Consegna A:
Nell'articolo sulla proposta di legge per il veterinario gratuito, quale limite di reddito annuo stabilisce chi può avere il servizio senza pagare?
Consegna B:
Riprendi l'articolo sulla proposta di legge per il veterinario gratuito a partire dal punto in cui si interrompe.
=== Brano da leggere ===
Blitz quotidiano
powered by aruba

Veterinario gratis per i più poveri: proposta di legge Rizzetto

ROMA – Veterinario gratis per cani e gatti degli italiani più poveri: è quanto prevede un disegno di legge presentato alla Camera a firma di Walter Rizzetto, ex deputato del Movimento 5 stelle passato sette mesi fa nelle fila di Fratelli d’Italia.

Rizzetto, che ha tre cani e un gatto, chiede che il servizio sanitario veterinario convenzionato sia gratuito per i contribuenti che non superano i 7mila euro di reddito all’anno, la cosiddetta no-tax area, spiega Monica Rubino su La Repubblica. 

La proposta di legge di Rizzetto prevede poi che le prestazioni in convenzione siano erogate anche nei casi di animali abbandonati o curati da associazioni senza fini di lucro.

A sostegno della sua legge, il deputato di Fratelli d’Italia ha parlato del “ruolo di servizio sociale” degli animali da compagnia:

“La presenza di un cane o un gatto – afferma Rizzetto – rappresenta molto spesso un rimedio contro la solitudine, penso ad esempio alle persone anziane rimaste sole”.
=== Voci estratte ===
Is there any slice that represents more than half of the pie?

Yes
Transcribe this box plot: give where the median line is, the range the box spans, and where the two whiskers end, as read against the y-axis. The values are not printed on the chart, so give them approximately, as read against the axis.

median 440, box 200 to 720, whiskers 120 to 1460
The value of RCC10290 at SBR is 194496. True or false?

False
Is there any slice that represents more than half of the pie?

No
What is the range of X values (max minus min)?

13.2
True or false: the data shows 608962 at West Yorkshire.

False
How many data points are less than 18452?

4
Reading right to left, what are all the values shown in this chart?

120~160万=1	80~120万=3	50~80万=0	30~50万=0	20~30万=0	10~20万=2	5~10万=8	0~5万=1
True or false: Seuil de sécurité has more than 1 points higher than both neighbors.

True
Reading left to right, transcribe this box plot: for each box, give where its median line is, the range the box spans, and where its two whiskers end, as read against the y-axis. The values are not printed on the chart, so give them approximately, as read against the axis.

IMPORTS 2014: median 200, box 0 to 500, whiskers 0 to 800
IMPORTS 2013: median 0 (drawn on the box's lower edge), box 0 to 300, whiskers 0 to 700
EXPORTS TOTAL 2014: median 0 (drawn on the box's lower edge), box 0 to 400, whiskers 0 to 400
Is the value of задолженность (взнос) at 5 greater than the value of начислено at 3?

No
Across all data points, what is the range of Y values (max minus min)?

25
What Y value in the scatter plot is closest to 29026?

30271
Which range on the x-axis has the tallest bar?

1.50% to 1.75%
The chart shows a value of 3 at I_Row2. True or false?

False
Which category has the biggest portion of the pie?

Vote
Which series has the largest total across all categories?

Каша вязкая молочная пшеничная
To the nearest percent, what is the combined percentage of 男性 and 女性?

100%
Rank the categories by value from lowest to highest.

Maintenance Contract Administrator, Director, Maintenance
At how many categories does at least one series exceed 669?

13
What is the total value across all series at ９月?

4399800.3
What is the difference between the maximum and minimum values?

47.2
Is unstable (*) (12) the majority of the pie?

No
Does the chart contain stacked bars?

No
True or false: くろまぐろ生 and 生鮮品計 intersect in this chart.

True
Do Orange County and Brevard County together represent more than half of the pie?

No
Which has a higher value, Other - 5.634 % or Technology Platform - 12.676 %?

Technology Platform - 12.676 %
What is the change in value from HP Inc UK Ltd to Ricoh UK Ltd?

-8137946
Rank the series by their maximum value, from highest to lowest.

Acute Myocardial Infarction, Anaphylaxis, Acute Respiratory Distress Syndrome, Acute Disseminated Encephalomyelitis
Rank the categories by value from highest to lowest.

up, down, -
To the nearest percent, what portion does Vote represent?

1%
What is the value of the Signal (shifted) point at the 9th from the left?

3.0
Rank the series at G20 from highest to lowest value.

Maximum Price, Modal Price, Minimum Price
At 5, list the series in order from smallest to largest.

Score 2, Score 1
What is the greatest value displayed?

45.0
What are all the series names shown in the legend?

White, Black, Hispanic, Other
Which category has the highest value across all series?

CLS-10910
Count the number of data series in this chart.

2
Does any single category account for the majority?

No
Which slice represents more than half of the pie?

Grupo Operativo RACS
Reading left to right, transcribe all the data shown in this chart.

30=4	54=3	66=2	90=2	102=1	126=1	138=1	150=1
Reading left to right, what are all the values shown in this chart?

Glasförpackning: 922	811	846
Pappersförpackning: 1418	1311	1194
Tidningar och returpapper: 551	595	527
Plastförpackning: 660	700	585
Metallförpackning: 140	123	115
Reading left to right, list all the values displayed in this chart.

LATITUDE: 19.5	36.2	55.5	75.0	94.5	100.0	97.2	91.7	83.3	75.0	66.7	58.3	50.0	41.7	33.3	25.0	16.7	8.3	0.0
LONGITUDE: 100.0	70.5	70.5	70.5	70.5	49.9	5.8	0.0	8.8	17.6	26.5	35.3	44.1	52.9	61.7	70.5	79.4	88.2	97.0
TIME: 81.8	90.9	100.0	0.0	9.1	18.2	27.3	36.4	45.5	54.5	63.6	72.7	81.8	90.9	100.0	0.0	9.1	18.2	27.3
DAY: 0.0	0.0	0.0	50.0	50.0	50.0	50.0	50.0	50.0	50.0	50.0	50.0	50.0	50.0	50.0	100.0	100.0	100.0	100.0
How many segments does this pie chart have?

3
===
Risposta A:
Il servizio è gratuito per i contribuenti che non superano i 7mila euro di reddito all'anno, la cosiddetta no-tax area.

Risposta B:
A chi gli contesta che il sistema sanitario nazionale deve prima curare le persone, Rizzetto risponde:

“Si figuri, è chiaro che prima ci sono tante persone da aiutare. In commissione Lavoro della Camera mi occupo di esodati, gente che ha perso il lavoro, so bene che ci sono categorie in Italia che soffrono terribilmente. Tuttavia penso che questa legge possa dare un aiuto concreto nel quotidiano a tante persone disagiate, ma per le quali gli animali sono un affetto importante”.

La proposta, che ha trovato consensi da tutte le parti politiche, prevede anche l’istituzione dell’anagrafe canina e felina nazionale. Prosegue Rizzetto:

“È assurdo che non ci sia un coordinamento su tutto il territorio italiano e, passando da una regione all’altra, magari confinanti, non ci sia modo di risalire al proprietario di un animale disperso”.